In the meantime, they invite each other to events often — Shoeb, well connected to the couple hundred other Bangladeshis who have recently settled in the metro area, Rezwan, full of academic connections and invites to international lectures.
On a day last fall, we met at the library at the University of Denver, Shoeb asking for a tour of Rezwan’s former school. Rezwan is tall and lanky, walking slowly as we talk. Shoeb is portly and animated, fast-talking and bouncing around.
People seem to recognize Rezwan, former classmates approaching us just to say hi. Later, while we’re at a nearby restaurant, a friend sees him from her car at a red light, honks and frantically waves. Shoeb is excited to see more of Rezwan’s life, as the two rarely have time to meet up as Rezwan’s studies and Shoeb’s work keeps them both busy. They often talk over the phone on the weekends, however, when they both have a bit more time to catch up.
The two say it’s mostly chit chat, void of work or study or anything else that would bring up the stress of daily life.
“Plus, I study political science and no one wants to hear about that,” Rezwan adds.
Shoeb disagrees, though, and despite their attempts at keeping politics out of the conversation, it often manages to creep back in.
“I do like politics a lot, I hope to be a politician at some point,” Shoeb says as Rezwan’s eyes get big and his brow raises.
“We’re so opposite,” Rezwan says, laughing. Here or back in Bangladesh, he asks, with a hint of sarcasm.
“Here, not in Bangladesh for sure,” Shoeb says. “Here also needs a lot of changes.”
Rezwan smiles, shaking his head, “American dream.”
“I’m very adverse to power because political philosophy and power do not go together,” he adds.
Shoeb continues talking about the problems of low minimum wage in Colorado and around the country. He talks about the current Democratic presidential candidates and openly criticizes the president’s policies and actions.
“I’m surprised at how boldly you’re expressing yourself,” Rezwan tells Shoeb. “There’s a fearlessness I see in you.”
Shoeb’s zeal for justice can often make Rezwan uncomfortable. When they were on the light rail together a month or so ago, Shoeb confronted a man asking for tickets in the hopes of reselling them for profit.
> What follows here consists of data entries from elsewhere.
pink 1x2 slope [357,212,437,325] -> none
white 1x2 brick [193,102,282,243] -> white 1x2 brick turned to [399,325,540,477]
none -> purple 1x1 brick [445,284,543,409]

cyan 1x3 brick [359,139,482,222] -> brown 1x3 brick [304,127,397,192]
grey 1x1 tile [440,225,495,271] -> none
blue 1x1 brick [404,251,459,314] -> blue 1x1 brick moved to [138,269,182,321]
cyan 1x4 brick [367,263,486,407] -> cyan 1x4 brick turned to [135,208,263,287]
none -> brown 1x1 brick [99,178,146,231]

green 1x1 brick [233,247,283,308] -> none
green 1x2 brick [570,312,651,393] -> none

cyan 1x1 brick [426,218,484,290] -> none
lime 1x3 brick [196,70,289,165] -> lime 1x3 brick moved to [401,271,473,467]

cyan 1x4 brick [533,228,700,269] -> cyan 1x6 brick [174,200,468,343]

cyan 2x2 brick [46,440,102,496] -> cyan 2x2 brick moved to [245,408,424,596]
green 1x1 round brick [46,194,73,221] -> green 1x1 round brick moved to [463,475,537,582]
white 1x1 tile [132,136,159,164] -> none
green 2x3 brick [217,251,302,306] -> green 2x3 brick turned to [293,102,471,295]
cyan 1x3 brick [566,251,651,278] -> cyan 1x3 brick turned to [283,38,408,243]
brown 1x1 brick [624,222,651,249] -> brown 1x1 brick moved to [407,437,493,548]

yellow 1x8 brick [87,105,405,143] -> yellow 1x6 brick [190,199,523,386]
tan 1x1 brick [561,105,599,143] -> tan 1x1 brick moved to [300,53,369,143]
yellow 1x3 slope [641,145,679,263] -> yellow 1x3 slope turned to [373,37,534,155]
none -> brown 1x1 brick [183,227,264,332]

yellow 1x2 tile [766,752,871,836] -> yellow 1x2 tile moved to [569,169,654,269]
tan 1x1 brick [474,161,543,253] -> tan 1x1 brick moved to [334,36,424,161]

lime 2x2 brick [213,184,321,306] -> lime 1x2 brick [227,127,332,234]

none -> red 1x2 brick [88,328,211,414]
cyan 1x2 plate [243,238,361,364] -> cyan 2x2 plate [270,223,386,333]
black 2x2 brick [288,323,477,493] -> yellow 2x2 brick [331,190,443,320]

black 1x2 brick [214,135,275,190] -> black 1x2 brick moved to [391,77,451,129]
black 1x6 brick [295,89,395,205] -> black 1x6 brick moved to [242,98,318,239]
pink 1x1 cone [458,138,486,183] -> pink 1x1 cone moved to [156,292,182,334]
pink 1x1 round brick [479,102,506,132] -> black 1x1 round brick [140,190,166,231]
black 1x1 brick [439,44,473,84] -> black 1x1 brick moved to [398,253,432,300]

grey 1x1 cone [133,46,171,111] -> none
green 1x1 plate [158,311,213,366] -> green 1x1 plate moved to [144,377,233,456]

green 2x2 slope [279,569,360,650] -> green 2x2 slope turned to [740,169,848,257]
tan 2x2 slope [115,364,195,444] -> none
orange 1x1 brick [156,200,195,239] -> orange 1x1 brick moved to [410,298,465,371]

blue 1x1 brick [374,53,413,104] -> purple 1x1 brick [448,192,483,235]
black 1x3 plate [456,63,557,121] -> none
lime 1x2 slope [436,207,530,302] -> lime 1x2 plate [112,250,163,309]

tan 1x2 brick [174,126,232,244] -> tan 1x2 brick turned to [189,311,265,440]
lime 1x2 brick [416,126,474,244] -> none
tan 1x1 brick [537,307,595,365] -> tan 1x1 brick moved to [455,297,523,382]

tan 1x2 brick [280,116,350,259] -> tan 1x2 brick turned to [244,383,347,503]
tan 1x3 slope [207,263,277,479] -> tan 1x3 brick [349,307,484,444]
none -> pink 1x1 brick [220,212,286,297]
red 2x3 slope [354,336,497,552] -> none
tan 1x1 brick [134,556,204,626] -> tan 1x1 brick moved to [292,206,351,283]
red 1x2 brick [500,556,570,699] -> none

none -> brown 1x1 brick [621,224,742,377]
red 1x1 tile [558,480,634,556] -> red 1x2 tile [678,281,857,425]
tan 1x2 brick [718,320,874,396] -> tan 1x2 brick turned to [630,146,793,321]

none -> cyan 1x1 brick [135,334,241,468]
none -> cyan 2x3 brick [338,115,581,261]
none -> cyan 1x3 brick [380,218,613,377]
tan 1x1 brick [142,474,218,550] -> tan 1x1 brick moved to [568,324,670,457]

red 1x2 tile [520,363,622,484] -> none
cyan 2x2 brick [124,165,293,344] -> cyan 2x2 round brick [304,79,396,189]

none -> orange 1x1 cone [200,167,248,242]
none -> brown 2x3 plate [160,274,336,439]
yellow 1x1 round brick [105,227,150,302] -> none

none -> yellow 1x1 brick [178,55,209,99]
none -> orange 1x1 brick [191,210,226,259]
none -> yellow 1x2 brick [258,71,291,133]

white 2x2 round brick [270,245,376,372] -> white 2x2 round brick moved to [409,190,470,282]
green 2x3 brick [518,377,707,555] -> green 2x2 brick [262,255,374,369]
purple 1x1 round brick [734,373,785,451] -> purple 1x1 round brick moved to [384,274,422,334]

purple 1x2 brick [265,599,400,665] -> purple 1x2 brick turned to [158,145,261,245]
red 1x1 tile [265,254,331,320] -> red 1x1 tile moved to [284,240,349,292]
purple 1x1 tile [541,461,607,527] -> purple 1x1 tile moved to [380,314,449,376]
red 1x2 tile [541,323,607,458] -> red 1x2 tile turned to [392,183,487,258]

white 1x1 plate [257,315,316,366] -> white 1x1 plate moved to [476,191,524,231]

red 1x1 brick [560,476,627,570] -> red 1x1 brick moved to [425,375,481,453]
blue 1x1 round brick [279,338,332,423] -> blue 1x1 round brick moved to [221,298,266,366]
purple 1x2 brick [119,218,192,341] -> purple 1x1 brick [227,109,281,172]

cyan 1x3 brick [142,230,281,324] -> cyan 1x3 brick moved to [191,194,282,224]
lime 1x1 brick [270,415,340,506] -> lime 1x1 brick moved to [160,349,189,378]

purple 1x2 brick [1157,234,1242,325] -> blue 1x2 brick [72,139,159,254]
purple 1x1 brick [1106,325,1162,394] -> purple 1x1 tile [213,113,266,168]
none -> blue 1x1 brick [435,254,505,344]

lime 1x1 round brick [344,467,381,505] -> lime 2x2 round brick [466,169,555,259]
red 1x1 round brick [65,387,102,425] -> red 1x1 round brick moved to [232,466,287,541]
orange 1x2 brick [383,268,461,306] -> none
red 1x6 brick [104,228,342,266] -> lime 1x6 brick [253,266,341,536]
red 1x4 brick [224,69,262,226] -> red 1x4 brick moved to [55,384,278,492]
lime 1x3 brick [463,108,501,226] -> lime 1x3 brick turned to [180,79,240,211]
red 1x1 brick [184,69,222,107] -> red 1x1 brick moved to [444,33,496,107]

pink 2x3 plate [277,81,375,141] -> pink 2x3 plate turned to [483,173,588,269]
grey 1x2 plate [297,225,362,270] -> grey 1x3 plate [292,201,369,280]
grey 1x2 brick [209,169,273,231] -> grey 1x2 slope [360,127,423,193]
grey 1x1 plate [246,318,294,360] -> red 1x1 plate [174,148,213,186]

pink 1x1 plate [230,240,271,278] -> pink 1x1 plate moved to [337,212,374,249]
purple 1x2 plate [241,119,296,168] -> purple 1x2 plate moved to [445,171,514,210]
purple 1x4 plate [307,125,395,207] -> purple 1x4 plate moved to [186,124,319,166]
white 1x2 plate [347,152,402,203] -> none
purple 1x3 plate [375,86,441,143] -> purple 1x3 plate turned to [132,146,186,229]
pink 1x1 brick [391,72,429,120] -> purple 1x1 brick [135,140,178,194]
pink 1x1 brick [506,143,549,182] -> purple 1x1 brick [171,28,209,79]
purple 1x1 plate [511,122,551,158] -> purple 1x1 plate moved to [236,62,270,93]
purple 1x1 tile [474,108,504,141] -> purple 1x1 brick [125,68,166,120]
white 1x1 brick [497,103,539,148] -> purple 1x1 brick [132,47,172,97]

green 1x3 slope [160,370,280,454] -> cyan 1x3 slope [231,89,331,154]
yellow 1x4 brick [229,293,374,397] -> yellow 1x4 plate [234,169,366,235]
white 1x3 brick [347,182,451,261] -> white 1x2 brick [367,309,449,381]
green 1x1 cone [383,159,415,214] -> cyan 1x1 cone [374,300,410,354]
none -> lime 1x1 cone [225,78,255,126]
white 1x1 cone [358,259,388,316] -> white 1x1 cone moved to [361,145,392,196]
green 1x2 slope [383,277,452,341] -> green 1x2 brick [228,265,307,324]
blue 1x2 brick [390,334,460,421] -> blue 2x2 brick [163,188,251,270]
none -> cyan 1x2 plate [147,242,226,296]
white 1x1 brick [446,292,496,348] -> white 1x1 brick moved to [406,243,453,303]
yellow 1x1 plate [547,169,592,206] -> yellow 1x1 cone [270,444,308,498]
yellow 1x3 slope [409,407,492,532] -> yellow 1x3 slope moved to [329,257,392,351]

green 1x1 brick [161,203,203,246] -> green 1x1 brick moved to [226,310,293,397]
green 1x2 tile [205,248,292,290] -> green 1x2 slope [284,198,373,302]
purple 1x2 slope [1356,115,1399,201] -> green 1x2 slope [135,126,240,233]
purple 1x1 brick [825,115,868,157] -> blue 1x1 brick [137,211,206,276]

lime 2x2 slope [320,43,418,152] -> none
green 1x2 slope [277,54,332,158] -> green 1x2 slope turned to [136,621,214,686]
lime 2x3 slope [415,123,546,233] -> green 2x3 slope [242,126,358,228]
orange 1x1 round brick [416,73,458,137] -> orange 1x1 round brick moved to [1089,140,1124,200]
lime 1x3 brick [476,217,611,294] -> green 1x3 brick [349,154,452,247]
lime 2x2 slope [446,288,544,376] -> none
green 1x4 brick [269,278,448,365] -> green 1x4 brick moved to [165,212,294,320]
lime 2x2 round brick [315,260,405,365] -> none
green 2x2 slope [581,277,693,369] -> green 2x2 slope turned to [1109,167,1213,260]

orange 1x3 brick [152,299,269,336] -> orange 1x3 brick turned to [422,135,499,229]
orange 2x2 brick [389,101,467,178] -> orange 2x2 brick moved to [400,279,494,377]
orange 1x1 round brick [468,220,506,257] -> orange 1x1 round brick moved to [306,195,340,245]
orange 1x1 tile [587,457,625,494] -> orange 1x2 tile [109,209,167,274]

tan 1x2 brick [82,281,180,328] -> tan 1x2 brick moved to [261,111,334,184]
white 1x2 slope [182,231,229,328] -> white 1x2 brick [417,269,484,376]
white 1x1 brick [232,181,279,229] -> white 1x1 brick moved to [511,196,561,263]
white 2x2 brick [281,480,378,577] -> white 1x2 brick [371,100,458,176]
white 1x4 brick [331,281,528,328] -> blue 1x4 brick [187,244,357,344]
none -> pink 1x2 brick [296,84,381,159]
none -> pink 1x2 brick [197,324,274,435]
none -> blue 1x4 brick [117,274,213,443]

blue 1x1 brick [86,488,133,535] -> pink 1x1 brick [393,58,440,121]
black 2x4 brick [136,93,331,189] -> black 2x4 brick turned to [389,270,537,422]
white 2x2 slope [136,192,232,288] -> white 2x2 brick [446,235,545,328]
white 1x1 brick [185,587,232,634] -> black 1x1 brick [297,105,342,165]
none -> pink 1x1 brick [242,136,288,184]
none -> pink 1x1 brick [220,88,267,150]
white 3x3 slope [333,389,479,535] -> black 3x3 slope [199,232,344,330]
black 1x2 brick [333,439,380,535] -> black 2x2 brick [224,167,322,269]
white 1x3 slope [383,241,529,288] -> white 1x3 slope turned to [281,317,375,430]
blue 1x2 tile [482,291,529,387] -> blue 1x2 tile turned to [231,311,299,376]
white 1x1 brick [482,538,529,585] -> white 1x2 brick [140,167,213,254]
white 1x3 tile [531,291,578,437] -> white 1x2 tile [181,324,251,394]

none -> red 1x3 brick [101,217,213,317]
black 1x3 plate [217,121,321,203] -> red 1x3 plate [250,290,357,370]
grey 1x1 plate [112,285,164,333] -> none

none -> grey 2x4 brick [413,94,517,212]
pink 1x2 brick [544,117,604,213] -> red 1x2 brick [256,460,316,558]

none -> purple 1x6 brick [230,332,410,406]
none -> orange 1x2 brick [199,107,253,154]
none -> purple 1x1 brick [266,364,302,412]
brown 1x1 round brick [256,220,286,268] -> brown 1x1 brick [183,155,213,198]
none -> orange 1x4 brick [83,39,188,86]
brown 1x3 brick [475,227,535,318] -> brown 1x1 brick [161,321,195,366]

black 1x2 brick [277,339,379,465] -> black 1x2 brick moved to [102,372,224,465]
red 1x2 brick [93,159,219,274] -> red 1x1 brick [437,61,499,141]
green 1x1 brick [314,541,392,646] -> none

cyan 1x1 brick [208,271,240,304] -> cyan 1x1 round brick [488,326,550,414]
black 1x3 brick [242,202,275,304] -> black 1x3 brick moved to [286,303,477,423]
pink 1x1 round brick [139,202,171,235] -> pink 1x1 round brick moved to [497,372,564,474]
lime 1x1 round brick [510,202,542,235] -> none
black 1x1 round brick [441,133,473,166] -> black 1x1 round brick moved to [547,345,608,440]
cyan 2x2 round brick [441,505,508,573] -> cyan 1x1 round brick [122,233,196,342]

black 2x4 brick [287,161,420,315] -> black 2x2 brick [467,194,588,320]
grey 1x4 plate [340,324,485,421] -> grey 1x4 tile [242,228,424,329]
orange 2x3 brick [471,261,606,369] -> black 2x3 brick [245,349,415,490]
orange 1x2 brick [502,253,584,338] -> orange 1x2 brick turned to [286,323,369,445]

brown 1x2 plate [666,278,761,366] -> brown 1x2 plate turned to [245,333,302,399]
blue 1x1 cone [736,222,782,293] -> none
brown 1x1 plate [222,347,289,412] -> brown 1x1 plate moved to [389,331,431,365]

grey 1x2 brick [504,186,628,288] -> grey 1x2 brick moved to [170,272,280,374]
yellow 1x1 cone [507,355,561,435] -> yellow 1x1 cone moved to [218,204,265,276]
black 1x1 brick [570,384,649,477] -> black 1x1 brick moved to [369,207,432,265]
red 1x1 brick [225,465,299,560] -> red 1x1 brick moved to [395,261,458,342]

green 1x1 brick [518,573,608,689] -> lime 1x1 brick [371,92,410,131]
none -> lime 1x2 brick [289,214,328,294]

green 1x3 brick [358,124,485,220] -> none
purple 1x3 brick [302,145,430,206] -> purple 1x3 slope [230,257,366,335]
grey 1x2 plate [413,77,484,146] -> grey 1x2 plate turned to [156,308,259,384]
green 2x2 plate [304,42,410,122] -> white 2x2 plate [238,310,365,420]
Shoeb told other passengers they could face a substantial fine for giving their tickets away too soon, imploring the man to stop asking.
But Shoeb quickly saw he was being too aggressive for Rezwan and backed off. His stop was next anyway, and the two said goodbye.
“I was scared, he was a big guy,” Rezwan says. “What if he took out a gun?”
“I was just arguing what was right,” Shoeb says, steadfast in his commitment to this approach. “You never know when you’ll die. If you are afraid of dying, and something is happening that is wrong, you just close your eyes? If you have the opportunity to help protect people, I think you have to do it.”
Rezwan nods, then asks Shoeb if he had anything to do with what happened next.
Not five minutes after Shoeb left the train, Rezwan tells him, RTD guards approached the man asking for tickets and eventually kicked him off the train. Rezwan sat there relieved, but also suspecting Shoeb had something to do with it.
“I didn’t know what happened but I just had a hunch it was Shoeb,” he says.
Shoeb confirms it. He had gotten off the train and immediately told the guards, helping to diffuse the situation in a different way. The two friends laugh, as the server brings the check and we all prepare to leave.
“How are you getting back?” Shoeb asks. When Rezwan doesn’t have a good answer, he immediately offers to give him a ride.
Their lives will likely diverge in a couple of years, as Rezwan plans to return home after finishing his degree, while Shoeb may never be able to go back. But for now, the friends leave together.